The firm, a joint-venture between First Group and TrenItalia, had previously been given two six-month extensions to its contract with a warning to improve. Avanti became a byword for failure in 2022, abandoning its normal timetable and scheduling only a fraction of the trains on the line linking London, Birmingham, Manchester and Glasgow.

However, the Department for Transport on Tuesday pointed to “dramatically reduced cancellations” and 90% of trains running less than 15 minutes late, with more than 100 additional drivers trained, addressing the staff shortages that contributed to Avanti’s problems.

The number of services has increased from 180 trains a day to 264 on weekdays, and the DfT said cancellations fell to 1.1% in July.

Avanti will run the line for up to nine years, with the contract potentially terminated after three.

The deal is a renewed management contract, according to FirstGroup, where the DfT “retains all revenue risk and substantially all cost risk”.

The joint-venture, officially called the West Coast Partnership – originally expected to help bring HS2 trains into service – will earn a fixed annual management fee of £5.1m and up to £15.8m a year in performance payments.

Another long-distance operator, Arriva’s CrossCountry, has been given an eight-year contract, with a minimum of four years. It was the second least punctual after Avanti from April-June this year, according to the ORR, with the worst cancellation score of any DfT contracted operator in England.

Harper said: “The routes Avanti West Coast operate provide vital connections, and passengers must feel confident that they can rely on the services to get them where they need to be at the right time.

“Over the past year, short-term contracts were necessary to rebuild the timetable and reduce cancellations.

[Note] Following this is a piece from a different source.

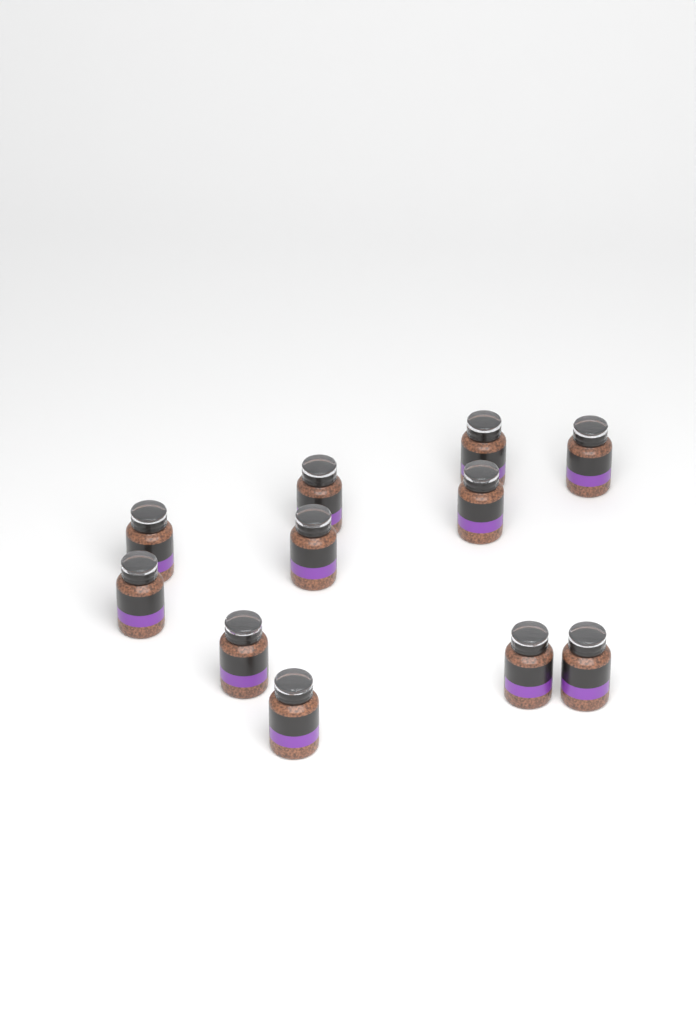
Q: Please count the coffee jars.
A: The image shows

Now Avanti are back on track, providing long-term certainty for both the operator and passengers will best ensure that improvements continue.”

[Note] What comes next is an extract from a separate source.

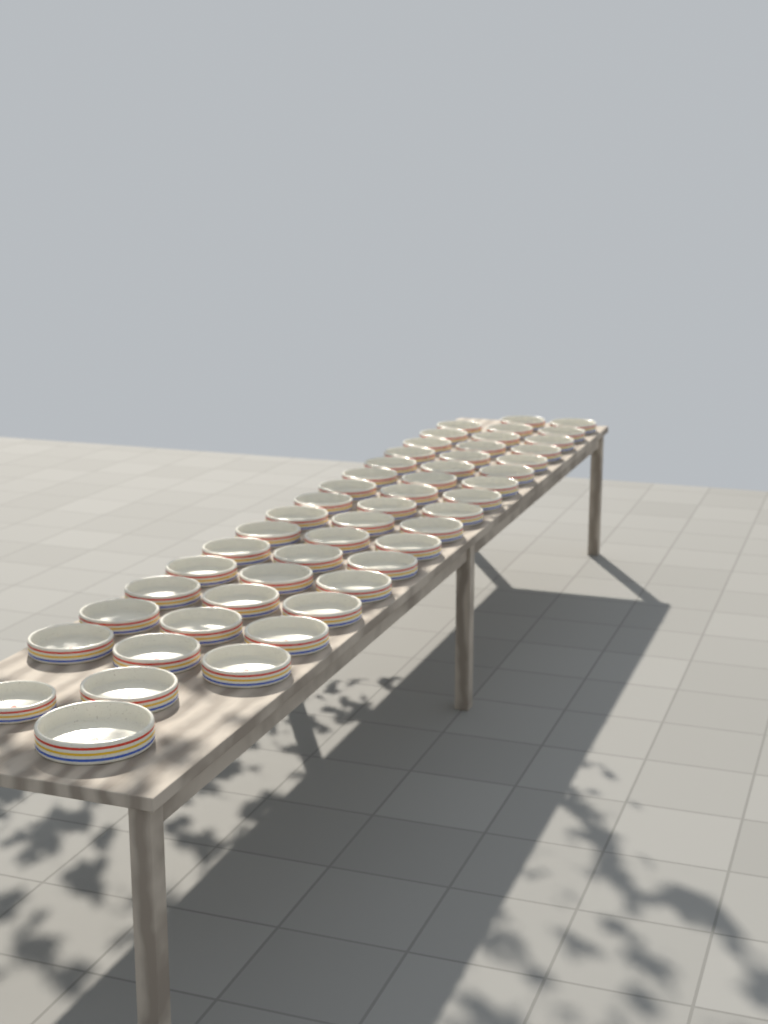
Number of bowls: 50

Labour MPs and rail unions criticised the decision. Louise Haigh, the shadow transport secretary, said: “Passengers who rely on this abysmal service will be appalled that, despite being almost rock bottom of the league table for delays, Avanti is being awarded a lucrative new contract.”

Speaking in the Commons, Mike Amesbury, the MP for the Cheshire constituency Weaver Vale, said: “It seems that this contract has been rewarded on the basis that it’s a little less crap than it used to be. Is that really the way to make a decision in government?”

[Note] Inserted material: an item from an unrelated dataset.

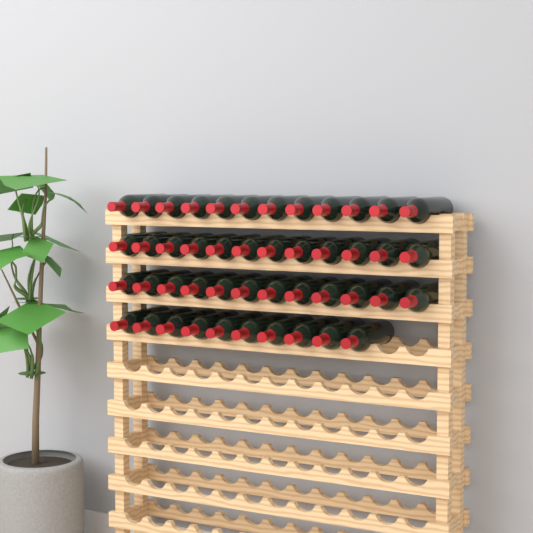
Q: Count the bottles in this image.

The transport minister Jesse Norman replied that the “possibly unparliamentary language is not something that I would want to repeat, even if I thought it was accurate”.

The RMT general secretary, Mick Lynch, said: “Avanti are one of the worst rail companies on the network and it is a travesty that they have been awarded this contract.

“From supplying inappropriate uniforms to staff, mass cancellation of train services and multiple industrial disputes, Avanti have been an unmitigated disaster. They are incapable of running an efficient rail service or treating the staff properly.”

Lynch said CrossCountry were “little better”, adding: “By granting companies like Avanti and CrossCountry with lucrative taxpayer-funded contracts, the government is rewarding abject failure.”

The FirstGroup chief executive, Graham Sutherland, said: “Our West Coast Partnership team has worked hard over recent months to deliver improvements for Avanti passengers, including an increase in the number of services in the timetable and high levels of reliability for customers.”

The independent watchdog Transport Focus said there was evidence of improvement. Its director, David Sidebottom, said its latest user survey found passenger satisfaction with Avanti was now at 87%, the highest level for more than a year, adding: “Satisfaction with punctuality and level of crowding is also recovering, although still lower than previous levels.”